Sécurité - 13 décembre 2025
Le gouvernement de la RDC accusé de maintenir des liens avec les FDLR malgré des promesses de démantèlement
Kinshasa, le 13 décembre 2025 - Kinshasa, RDC - Malgré des déclarations depuis le 10 octobre 2025 affirmant que les FDLR seraient démantelés, des preuves suggèrent que le gouvernement de la RDC continue de soutenir le groupe, soulevant des inquiétudes quant à l'insécurité régionale persistante.
Les FDLR, accusés d'avoir participé au génocide de 1994 contre les Tutsi, ont été formés en 2000 par des restes de l'armée des Ex-FAR, des Interahamwe, des politiciens et des réfugiés rwandais restant en RDC. Depuis mai 2022, les FDLR sont directement impliqués dans des opérations contre le M23, en coalition avec l'armée de la RDC et des groupes tels que Wazalendo.
Le gouvernement rwandais a à plusieurs reprises averti la communauté internationale que les FDLR reçoivent un soutien du gouvernement de la RDC, y compris en matériel, formation militaire et nourriture, permettant au groupe de renforcer ses opérations.
Le 27 juin 2025, le Rwanda et la RDC, avec l'aide des États-Unis, ont signé un accord de paix, qui incluait la destruction des FDLR, tandis que le Rwanda a accepté de lever certaines mesures de sécurité. La déclaration militaire de la RDC du 10 octobre a appelé les combattants des FDLR à désarmer et a ordonné aux militaires et civils congolais de cesser de collaborer avec le groupe, conformément à l'accord de Washington.

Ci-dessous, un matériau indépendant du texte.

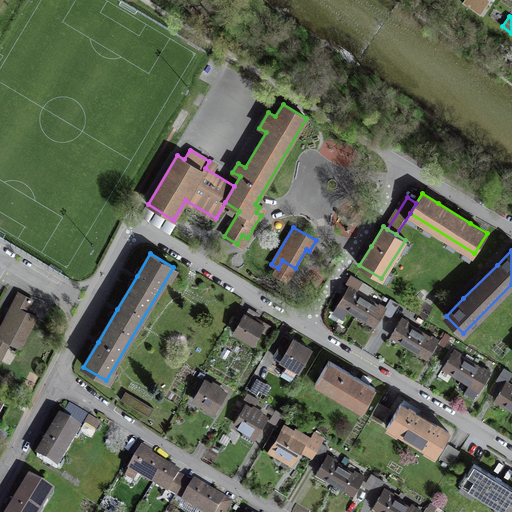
[(343,318),(348,309),(375,325),(379,317),(383,312),(391,317),(398,304),(390,299),(385,307),(368,297),(373,288),(360,281),(355,289),(349,285),(343,295),(333,312),(343,318)]
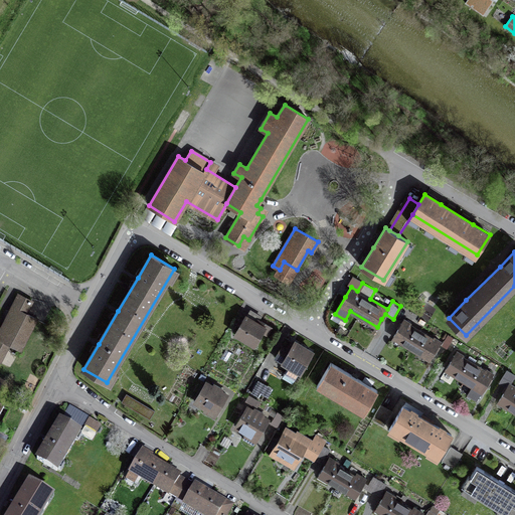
[(17,295),(0,325),(0,363),(0,364),(10,345),(19,350),(37,317),(25,311),(30,302),(17,295)]
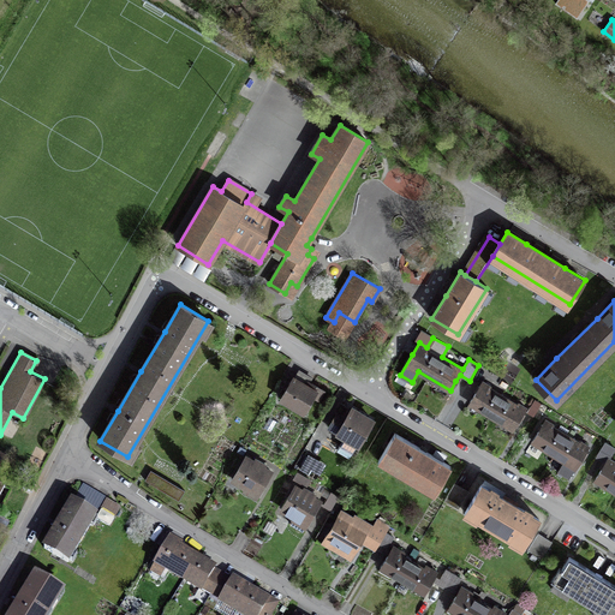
[(306,415),(320,390),(293,375),(280,399),(306,415)]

Cependant, un rapport d'experts de l'ONU publié le 8 décembre 2025 a révélé que l'annonce avait tendu les relations entre l'armée de la RDC et les combattants des FDLR, provoquant la colère des groupes alliés Wazalendo. Le rapport indiquait que certains officiers de l'armée de la RDC et des représentants du gouvernement avaient assuré aux FDLR que la coopération se poursuivrait en raison du rôle significatif du groupe dans les opérations en cours, notant que les FARDC manquent de la capacité de le démanteler.
Des sources fiables indiquent que le 29 novembre 2025, l'armée de la RDC a livré des munitions et de la nourriture aux FDLR et aux groupes alliés, y compris le NDC-R et Nyatura, dans des zones telles que Bibwe et Hembe, suivant des ordres du Colonel Salomon Tokolonga, commandant du 3402e Régiment de l'Armée de la RDC.
Le Col. Tokolonga, déjà sur la liste des sanctions des États-Unis, a un passé de soutien aux FDLR et à d'autres groupes armés responsables d'atrocités contre des civils.
La période du 1er au 14 décembre 2025 a été marquée par un paradoxe frappant entre des avancées diplomatiques majeures et une escalade rapide et violente du conflit régional.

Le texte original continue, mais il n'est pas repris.